In 1999, the building was added to the list of UNESCO World Heritage Site.

On 16 June 2005, the station was reopened after restoration. The building is used as an academy for senior executives of the German national railway Deutsche Bahn and is usually not publicly accessible.

===Bürgerbahnhof===
Apart from the Kaiserbahnhof, Park Sanssouci station has a second, minor building, the Bürgerbahnhof, used as a passenger reception hall. This wooden structure is a rare representative of station architecture from the 1860s.
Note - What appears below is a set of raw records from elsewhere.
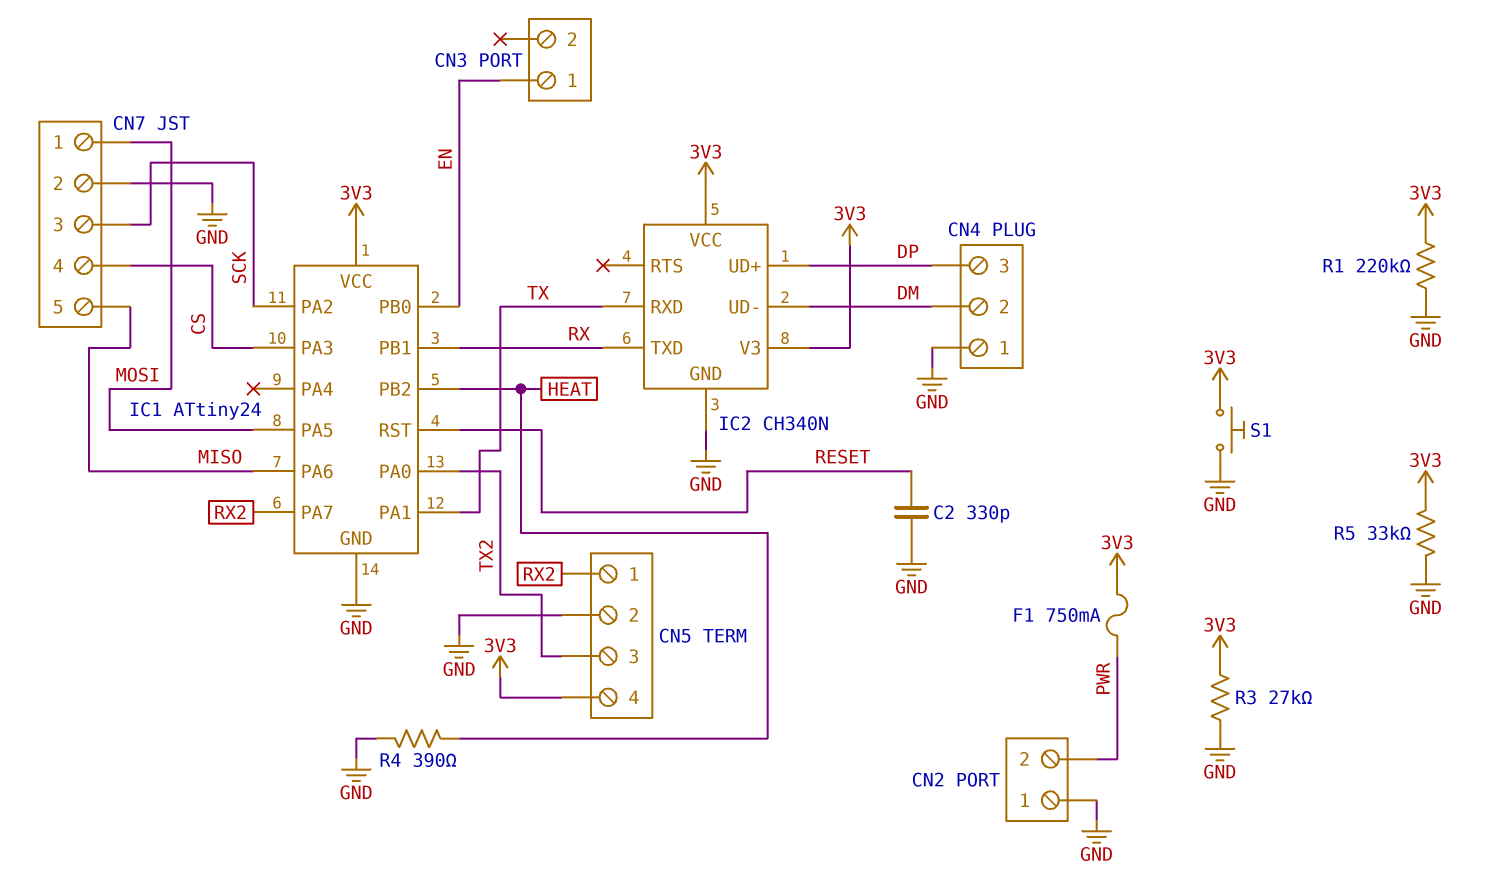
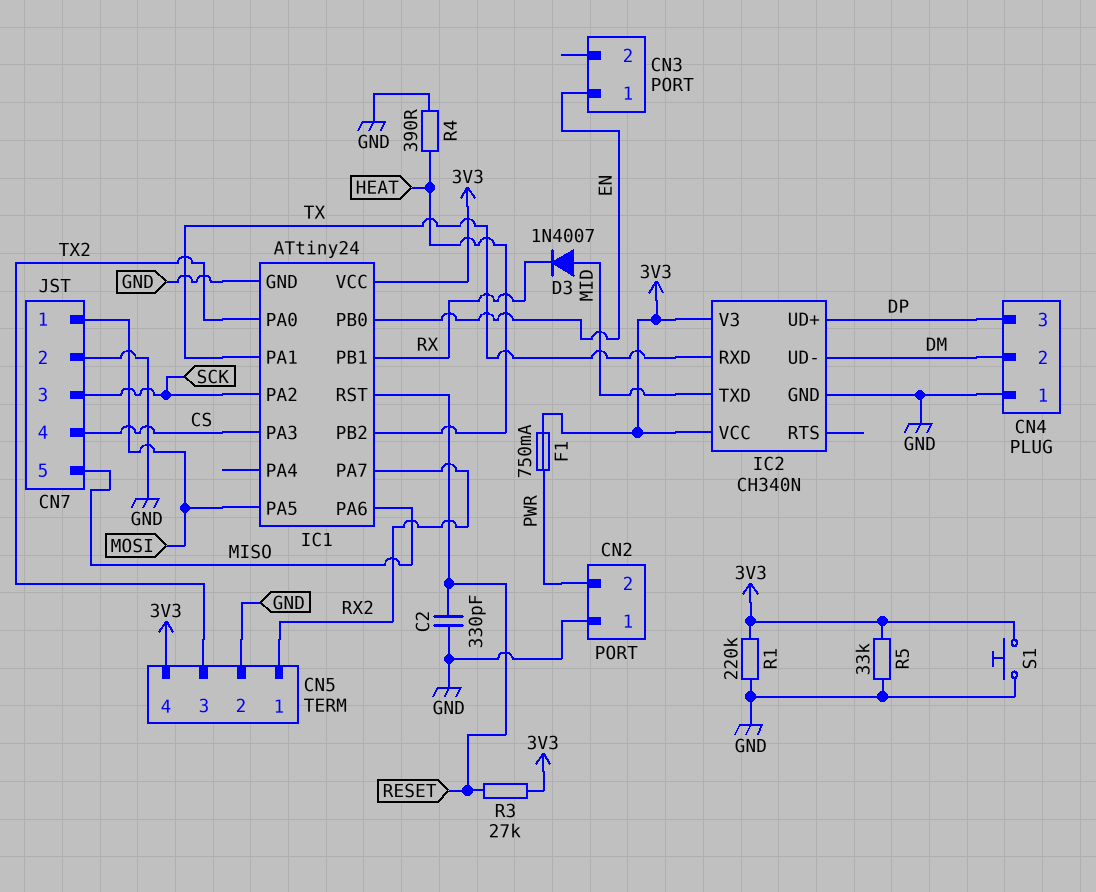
D3: none -> diode 1N4007 (A MID, K RX)
IC2 pin TXD: RX -> MID
R3: 27k (3V3, GND) -> 27k (3V3, RESET)

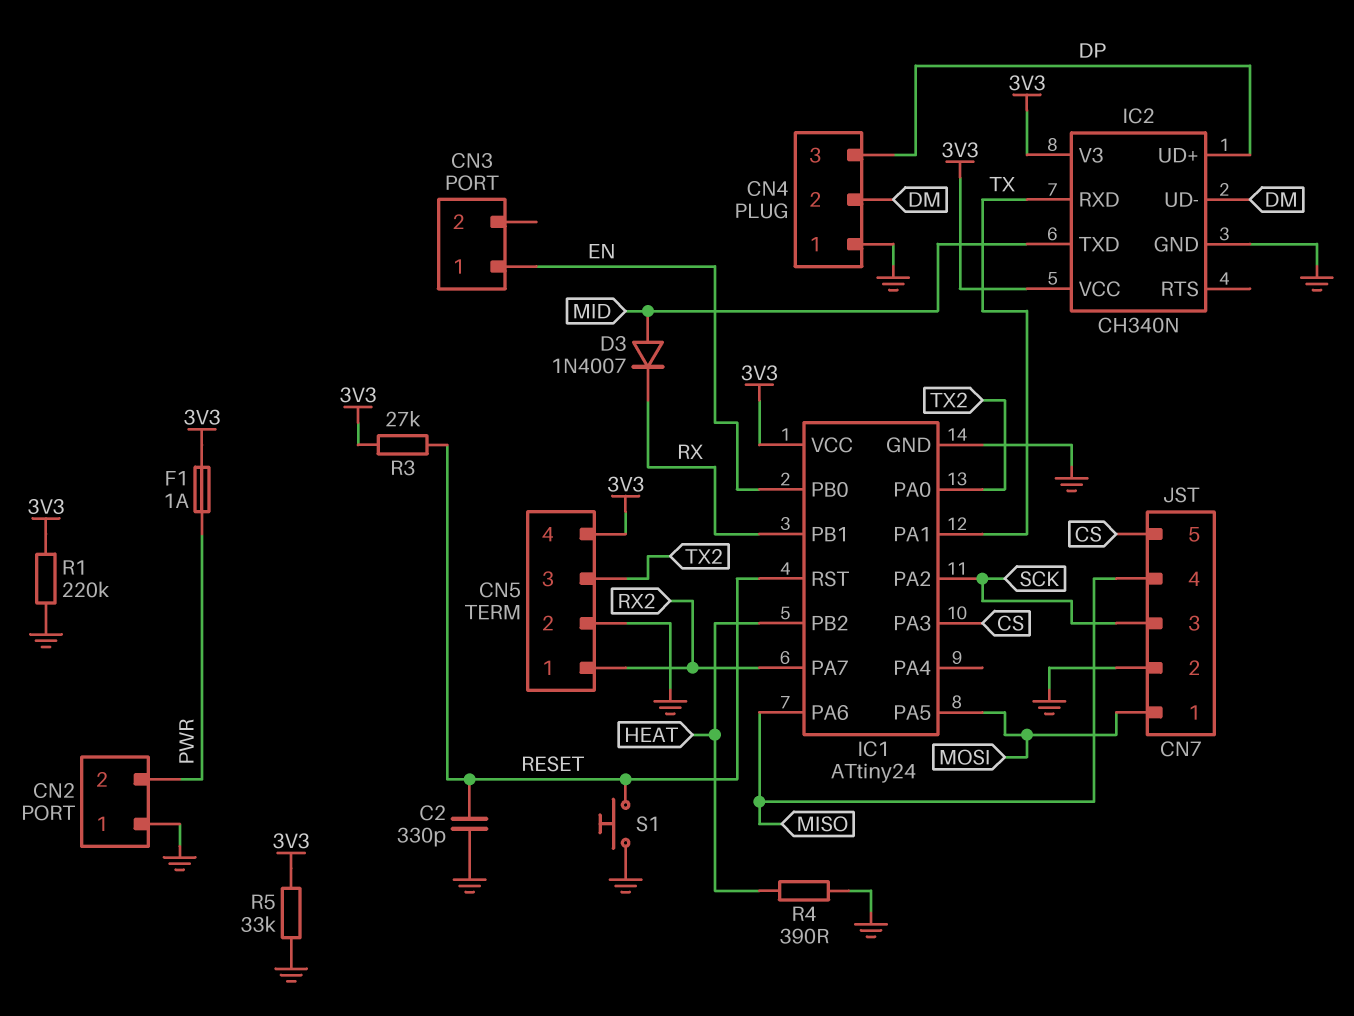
CN7 pin 4: CS -> MISO
CN7 pin 5: MISO -> CS
F1: 750mA (3V3, PWR) -> 1A (3V3, PWR)
S1: button (3V3, GND) -> button (GND, RESET)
In front of it there is an entrance gate to Posttor park.

==Train services==
Located on the Berlin-Potsdam-Magdeburg line and in a junction linking Potsdam to the Berlin outer ring, the station is served by regional trains linking it to Berlin and to several towns in Brandenburg, such as Brandenburg an der Havel, Frankfurt (Oder) and Fürstenwalde.

In the 2026 timetable the following lines stop at the station:

| Line | Route |  |
|---|---|---|
| RE 1 | Magdeburg Hbf – Brandenburg Hbf – Werder (Havel) – Pdm.-Park Sanssouci – Pdm.-Charlottenhof – Potsdam Hbf – Wannsee – Charlottenburg – Zoologischer Garten – Berlin Hbf – Ostbahnhof – Ostkreuz – Erkner – Fangschleuse – Hangelsberg – Frankfurt (Oder) |  |
| RB 20 | Oranienburg – Birkenwerder – Hohen Neuendorf West – Hennigsdorf – Golm – Pdm.-Park Sanssouci – Pdm.-Charlottenhof – Potsdam Hbf – Potsdam Griebnitzsee |  |
| RB 21 | Potsdam Hbf – Pdm.-Charlottenhof – Pdm.-Park Sanssouci – Golm – Marquardt – Priort – Wustermark – Elstal – Dallgow-Döberitz – Staaken – Berlin-Spandau – Berlin Jungfernheide – Berlin Gesundbrunnen |  |
| RB 22 | Potsdam Griebnitzsee – Potsdam Hbf – Pdm.-Charlottenhof – Pdm.-Park Sanssouci – Golm – Potsdam Pirschheide – Saarmund – Ludwigsfelde-Struveshof – Airport – Königs Wusterhausen |  |
| RB 23 | Golm – Pdm.-Park Sanssouci – Pdm.-Charlottenhof – Potsdam Hbf – Potsdam Griebnitzsee (– Wannsee – Charlottenburg – Zoologischer Garten – Berlin Hbf – Friedrichstraße – Ostbahnhof) |  |

Potsdam Park Sanssouci is included in fare zone "B" (Tarifbereich B) of the Potsdam public transport network and in fare zone "C" (Tarifbereich C) of the Berlin public transport network. Not part of the S-Bahn network, it is involved in a feasibility project regarding the extension of the S7 line from Potsdam Hauptbahnhof to Golm and/or Werder stations.

While the station is not served by the Potsdam Tramway, the nearest stop is Schloß Charlottenhof, less than 1 km away.